A year after a judge found that New York State prisons were holding prisoners in solitary confinement illegally by failing to meet state requirements for doing so, the practice continues, according to a court filing on Monday.
The filing, by the New York Civil Liberties Union, stems from a 2023 lawsuit in which the group accused state corrections officials of adopting an internal policy meant to help them bypass legal limits on how long prisoners can be held in solitary confinement.
Last year, Justice Kevin R. Bryant of State Supreme Court in Albany ordered prison officials to comply with a requirement that they justify any extension to a prisoner’s solitary confinement. He also ruled that decisions about solitary confinement made according to the internal policy rather than to the law were “null and void.”
In its filing on Monday, however, the civil liberties group said the Department of Corrections and Community Supervision had upheld nearly 2,000 extended disciplinary confinement sanctions made before the judge’s order after reviewing them. The department, the filing says, “continues to adhere to the very practices this court rejected.”
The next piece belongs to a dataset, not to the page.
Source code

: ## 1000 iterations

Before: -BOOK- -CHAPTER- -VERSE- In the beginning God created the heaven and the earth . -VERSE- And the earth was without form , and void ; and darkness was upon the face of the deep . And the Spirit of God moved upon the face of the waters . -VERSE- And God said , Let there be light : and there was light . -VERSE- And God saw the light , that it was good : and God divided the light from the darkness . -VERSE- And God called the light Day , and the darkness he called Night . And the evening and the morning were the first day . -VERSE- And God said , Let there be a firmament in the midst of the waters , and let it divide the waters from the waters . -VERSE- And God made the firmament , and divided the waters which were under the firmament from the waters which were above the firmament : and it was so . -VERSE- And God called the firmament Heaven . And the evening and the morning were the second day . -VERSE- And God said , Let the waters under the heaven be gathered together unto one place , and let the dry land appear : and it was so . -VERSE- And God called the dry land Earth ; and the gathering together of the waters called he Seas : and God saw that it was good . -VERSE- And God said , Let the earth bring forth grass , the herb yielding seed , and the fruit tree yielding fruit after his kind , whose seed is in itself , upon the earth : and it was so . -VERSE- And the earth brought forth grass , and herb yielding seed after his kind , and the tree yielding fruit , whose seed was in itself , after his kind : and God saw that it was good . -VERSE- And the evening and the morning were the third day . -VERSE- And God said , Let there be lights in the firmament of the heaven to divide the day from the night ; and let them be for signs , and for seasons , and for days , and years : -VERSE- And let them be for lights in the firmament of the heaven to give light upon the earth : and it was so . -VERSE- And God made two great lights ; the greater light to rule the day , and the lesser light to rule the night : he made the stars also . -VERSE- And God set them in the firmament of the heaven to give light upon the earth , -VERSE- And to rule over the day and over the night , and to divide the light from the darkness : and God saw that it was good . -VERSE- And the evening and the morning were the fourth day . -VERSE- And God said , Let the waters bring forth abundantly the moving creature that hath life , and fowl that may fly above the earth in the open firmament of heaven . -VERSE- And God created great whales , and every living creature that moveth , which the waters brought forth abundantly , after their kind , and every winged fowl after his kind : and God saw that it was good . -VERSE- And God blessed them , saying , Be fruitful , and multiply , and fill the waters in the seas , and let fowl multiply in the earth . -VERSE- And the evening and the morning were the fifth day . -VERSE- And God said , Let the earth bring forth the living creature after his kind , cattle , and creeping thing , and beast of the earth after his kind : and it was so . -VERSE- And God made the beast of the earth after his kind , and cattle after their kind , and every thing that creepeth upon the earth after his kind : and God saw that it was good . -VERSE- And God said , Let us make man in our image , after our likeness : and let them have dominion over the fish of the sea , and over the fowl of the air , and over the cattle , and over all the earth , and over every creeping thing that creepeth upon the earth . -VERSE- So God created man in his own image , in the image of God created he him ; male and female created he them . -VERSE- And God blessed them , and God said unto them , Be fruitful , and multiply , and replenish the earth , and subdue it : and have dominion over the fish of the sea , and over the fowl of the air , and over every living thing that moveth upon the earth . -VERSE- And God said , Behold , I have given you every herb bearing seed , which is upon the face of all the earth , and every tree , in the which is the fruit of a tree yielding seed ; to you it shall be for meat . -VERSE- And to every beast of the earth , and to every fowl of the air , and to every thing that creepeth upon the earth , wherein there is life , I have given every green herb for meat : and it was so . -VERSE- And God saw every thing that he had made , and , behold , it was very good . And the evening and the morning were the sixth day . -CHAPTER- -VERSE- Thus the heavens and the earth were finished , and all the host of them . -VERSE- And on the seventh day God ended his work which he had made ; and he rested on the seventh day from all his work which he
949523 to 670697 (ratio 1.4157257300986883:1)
The group says in the filing that it tried unsuccessfully to raise its concerns with corrections officials directly.
The Corrections Department declined to comment citing the pending litigation.
The law at issue, the Humane Alternatives to Long-Term Solitary Confinement Act, or HALT, was signed by Andrew M. Cuomo in 2021 when he was governor and took effect the next year. It prohibits prisons and jails from keeping people in solitary confinement for more than 15 consecutive days. It also bars the use of solitary confinement for some people, including minors and those with certain disabilities.